- [Extract to read]:
- - -
It is only part of the answer though, because we're never going to be able to quantify everything. And in fact, there's even arguments to say, should we even be trying to? We have to think about this more broadly, but it is definitely part of the solution, we think.

00:04:33 Andrew Kelly

Thomas, when you look at investment in places and so on, is this the kind of model that you need which looks more holistically at an issue?

00:04:44 Thomas Aubrey

Absolutely. If you're looking at a lot of the great models you've seen across continental Europe in the last sort of 30 or 40 years, they're looking at a whole series of sort of living spaces which include health, education, transportation, green spaces, etc. And I think that sort of has been lost in the in the UK, where we've had very much the sort of piece meal approach to development and I think without that integration, you're just not going to create the places that people want to live in. And I think that remains actually fundamental to public policy.

00:05:17 Andrew Kelly

Do you find other places do this better? I mean, do we spend badly in this country, for example?

00:05:23 Thomas Aubrey

Yes, we do. I think there's a whole series of of examples – and we used to do it well. I have to say, you know, the Garden City movement, the new towns, but we we don't really sort of do it at at that scale anymore. But you know, looking across in the Netherlands, in France and in Germany, they've all been embarking on, and Sweden, there’s quite large in urban developments, integrating public transport with green spaces with higher urban density living, connected to where the jobs of the future are. Often these are obviously knowledge intensive service jobs as well, and that thinking stretches out twenty 30-40 years and I think that's what we're not doing at the moment. Everything's far too piece meal. And I think when you do it, piece meal, you never really get the sort of good outcomes that you're really trying to reach for. 

Andrew Kelly:

And that must echo with TRUUD research and TRUUD findings, Daniel?

00:06:11 Daniel Black

Absolutely. I mean the in TRUUD we're looking at the decisions that caused those outcomes to happen. And I just wanted to follow on from what Thomas was saying. You know, some of the examples in Europe are truly, truly inspiring in terms of the transport that they're able to provide in terms of, you know, high functioning, high frequency tram systems, medium to high density, it's high density, but as quiet as the countryside! But, there are there are a whole range of different complex reasons for why that that was able to happen and for a whole other range of reasons.

There's a system of delivery in this country which isn't really geared towards delivering that high quality, high density environment.

00:06:55 Andrew Kelly

Thank you, Daniel. Let's go a bit deeper into this and look particularly at house building because we're about to embark on quite a major house building program.
- - -
- [Source material]:
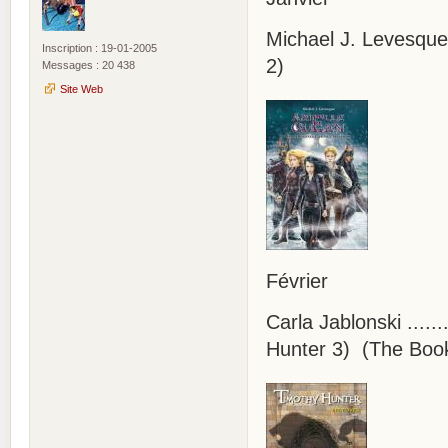
Michael J. Levesque 
Inscription : 19-01-2005
2)
Messages : 20 438
Site Web
Février
Carla Jablonski .....
Hunter 3) (The Book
- - -
- [Things to do]:
1. Decide whether each statement below agrees with the discussion on urban development. Answer yes or no for each, and quote the deciding words of the discussion exactly.
(a) Thomas Aubrey says the UK once did integrated development well.
(b) Daniel Black describes the European examples as low-density places.
(c) Andrew Kelly says a major house building program is about to begin.
2. In the discussion on urban development, Thomas Aubrey names countries that have been carrying out large urban developments. List every one of those countries.
3. Write the next part of the discussion on urban development, picking up after Andrew Kelly's closing remark about house building.

- [Answers to the tasks]:
1.
(a) Yes: "and we used to do it well."
(b) No: "medium to high density, it's high density, but as quiet as the countryside!"
(c) Yes: "we're about to embark on quite a major house building program."

2. the Netherlands, France, Germany, Sweden

3.
Thomas, not just house building a house, but general infrastructure as well. You've been critical of private finance initiatives and you see opportunities and other forms of investment like land value capture. Could you tell us about this through the work you've done looking at the East West Corridor: the Cambridge Milton Keynes, Oxford developments in terms of both infrastructure and actually affordable housing as well?

00:07:27 Thomas Aubrey

So I think there's a couple of really important things when you're trying to sort of plan at scale and accelerate house building. And the first is you need to put in the infrastructure up front. You know, without the infrastructure being put upfront, obviously the demand for housing is going to be lower just because the communication between places is poorer, but also then house builders are less likely to want to go and build there anyway, so I think that's absolutely key.

When you then start to think through, OK, so if we're gonna put the infrastructure up front, we do not need to start thinking about different financing arrangements. So, if we go back to the new towns, the garden cities. This is exactly how they we're thinking about these processes. We put the infrastructure and upfront and then we create service plots and sell those off to house builders, and then the house builders can start building out the town through time.

One of the major drivers of funding is the uplift in land values you get when you're buying agricultural value and then once you put the infrastructure in, you can then award planning permission for those plots. But that big jump in the values of those plots is quite an important part of funding the success of that infrastructure as well. Of course, there are other funding streams as well you'll get, such as the track receipts from partially the track receipts from the public transport networks, as well as smaller areas like business rates and you may get some car parking fees as well, but really the central viability for all of the new towns and garden cities, and it's very much the case across Europe, is to be able to capture that uplift in in sort of agricultural values to residential value. But of course you have to put in the infrastructure to ensure that those values remain high.

00:09:07 Andrew Kelly

And is that predominantly government spend that needs to put that infrastructure in or does it come from other sources?

00:09:11 Thomas Aubrey

Well, the way you can do this is to raise capital in the capital markets. You could raise a 40 year loan, obviously the people buying those bonds will be private investors and the bondholders will get getting their money back as the cash flows come through from the rest of the project. So, although these are publicly-led projects and the important thing in the end is that you get these private sources of funding that actually pay it back. That's very important when you start to think about fiscal rules, one of the central criteria for the European Union with the MASTRICK criteria was to enable projects that were funded by private sources to be off balance sheet, and I think that's why we've had such higher levels of investment across parts of the European Union. But where you having to fund things from taxation, then that's on balance sheet, and that obviously has a a fiscal impact. So I think those two are quite different ways of doing things, but I do think the public-led model where you're having private sources of funding has certainly been very successful and across many parts of Europe.

00:10:11 Andrew Kelly

And Daniel, when you're working in in the TRUUD project, how much attention have you paid in your discussions to these issues of financing, particularly the change to more healthier places?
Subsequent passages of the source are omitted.